Hong Kong’s Democratic Party was founded in 1994, three years before the British colony was handed over to China.
Its top concern was determining how the city would eventually elect its own leader and lawmakers through universal suffrage as promised in China’s “one country, two systems” model.
Lee Wing-tat (李永達), a founding member, was among those inspired to enter politics by Beijing’s pledge of “Hong Kong people ruling Hong Kong.”
“When I got older I found out those slogans were fake, but it’s hard to blame a young man in his twenties for being idealistic,” said Lee, who now lives in the UK.
The party’s manifesto supported the 1997 handover and acknowledged Hong Kong as part of China, a tone set by heavyweights Szeto Wah (司徒華) and Martin Lee (李柱銘).
Interviewees recalled the two leaders as yin and yang: Szeto a po-faced strategist with patriotic roots, Lee a suave barrister dubbed the city’s “father of democracy.”

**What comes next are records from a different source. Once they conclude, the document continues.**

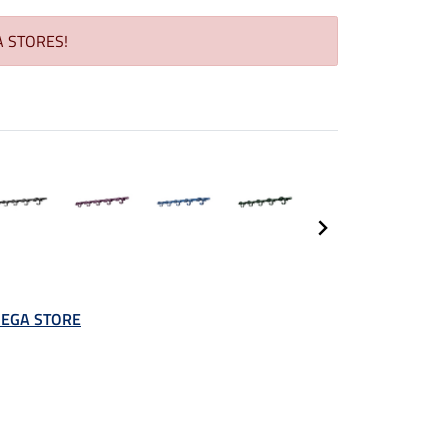
GA STORES!
 MEGA STORE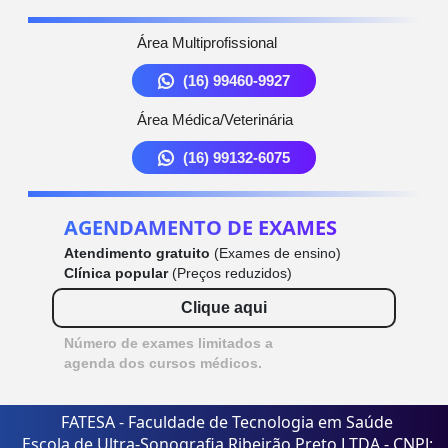
Área Multiprofissional
(16) 99460-9927
Área Médica/Veterinária
(16) 99132-6075
AGENDAMENTO DE EXAMES
Atendimento gratuito
(Exames de ensino)
Clínica popular
(Preços reduzidos)
Clique aqui
Número de exames limitados a
agenda dos cursos médicos.
FATESA - Faculdade de Tecnologia em Saúde
Escola de Ultra-Sonografia Ribeirão Preto LTDA - CNPJ: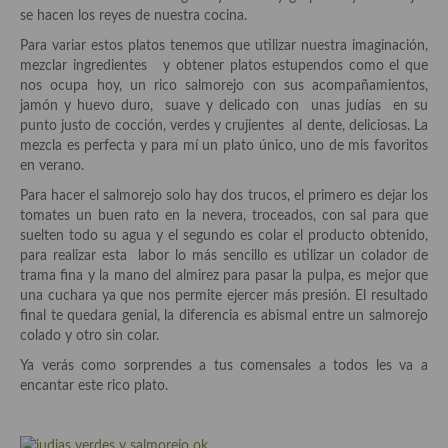
Historia de la gastronomía, platos celebres, cocineros, críticos,
se hacen los reyes de nuestra cocina.
historias culinarias y otras cosas
Para variar estos platos tenemos que utilizar nuestra imaginación,
Origen y evolución de la comida
mezclar ingredientes y obtener platos estupendos como el que
nos ocupa hoy, un rico salmorejo con sus acompañamientos,
Protocolo y buenas maneras.
jamón y huevo duro, suave y delicado con unas judías en su
punto justo de cocción, verdes y crujientes al dente, deliciosas. La
Ocio – restaurantes, bares, tabernas
mezcla es perfecta y para mí un plato único, uno de mis favoritos
en verano.
Viajes eno-gastro-turísticos
Para hacer el salmorejo solo hay dos trucos, el primero es dejar los
tomates un buen rato en la nevera, troceados, con sal para que
En El Candelero
suelten todo su agua y el segundo es colar el producto obtenido,
para realizar esta labor lo más sencillo es utilizar un colador de
Las opiniones de la «Cocinera»
trama fina y la mano del almirez para pasar la pulpa, es mejor que
una cuchara ya que nos permite ejercer más presión. El resultado
Prensa
final te quedara genial, la diferencia es abismal entre un salmorejo
colado y otro sin colar.
Recetas
Ya verás como sorprendes a tus comensales a todos les va a
Acompañamientos
encantar este rico plato.
Airfryer recetas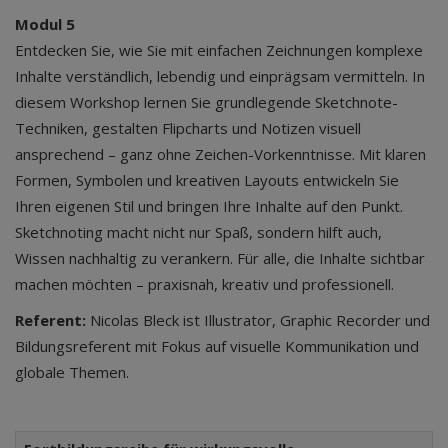
Modul 5
Entdecken Sie, wie Sie mit einfachen Zeichnungen komplexe
Inhalte verständlich, lebendig und einprägsam vermitteln. In
diesem Workshop lernen Sie grundlegende Sketchnote-
Techniken, gestalten Flipcharts und Notizen visuell
ansprechend – ganz ohne Zeichen-Vorkenntnisse. Mit klaren
Formen, Symbolen und kreativen Layouts entwickeln Sie
Ihren eigenen Stil und bringen Ihre Inhalte auf den Punkt.
Sketchnoting macht nicht nur Spaß, sondern hilft auch,
Wissen nachhaltig zu verankern. Für alle, die Inhalte sichtbar
machen möchten – praxisnah, kreativ und professionell.
Referent:
Nicolas Bleck ist Illustrator, Graphic Recorder und
Bildungsreferent mit Fokus auf visuelle Kommunikation und
globale Themen.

The party’s moderate line meant that, for a time, it was “relatively easy” to communicate with Beijing, founding member Sin Chung-kai (單仲偕) said.
In 2010, the party decided to send three members, including Emily Lau, to meet with Beijing’s representatives in Hong Kong to discuss electoral reform.
“That was the first time and the only time that Beijing decided to negotiate with us,” Lau said.
“We said to the liaison officers, ‘Well, you must continue to talk to us,’ but they never did,” she said.
The 2010 meeting was divisive.
Critics accused the Democratic Party of selling out at a time when smaller, more radical groups were emerging in the opposition camp.
Within the party, younger members called for a more assertive stance, said Ted Hui (許智?), who won his first seat in 2011.
Hui saw a need to “break the rules of the game” in order to secure real democratic reform.
One early protest, which ended with him being tossed out of a District Council meeting, gained public sympathy, but was considered “impulsive” by party elders.
“The party needed a more comprehensive transformation, so it can move in sync with society,” he said. “We had to up our game.”
By the time the massive democracy protests seized Hong Kong in 2019, Hui and other party figures had learned to tread a fine line, playing a peaceful yet defiant role during street clashes.
The party more than doubled its seats at the District Council that year on swelling anti-government sentiment.
However, a Beijing-imposed national security law in 2020 was the beginning of the end.
Authorities used that law to jail four Democratic Party former lawmakers, saying they were among 47 opposition figures who took part in an informal primary election to subvert state power.
Hui, who moved to Australia, was also accused of breaching the security law and became the target of a police bounty.
The Democratic Party holds no elected seats after its lawmakers resigned en masse in 2020 to protest Beijing’s tightened grip.
The wipeout was repeated at District Councils the following year.
Ramon Yuen (袁海文), a former party treasurer, said members were sometimes treated like outcasts — restaurants refused to host their banquets.
“Even normal social gatherings could not be held,” he said.
Yuen said he was in favor of dissolution and expected most of the 400 party members to agree.
“Hong Kong has discussed [universal suffrage] for so many years, but regrettably we don’t know when we’ll see it,” he said.
Outside Stanley Prison, Lau said she makes regular visits to let jailed democrats know “they have not been forgotten.”
The party’s end should spur the public to ask hard questions, she added.
“Why do we have to disband? What is going on? That’s a question I want Hong Kong people to ask,” she said.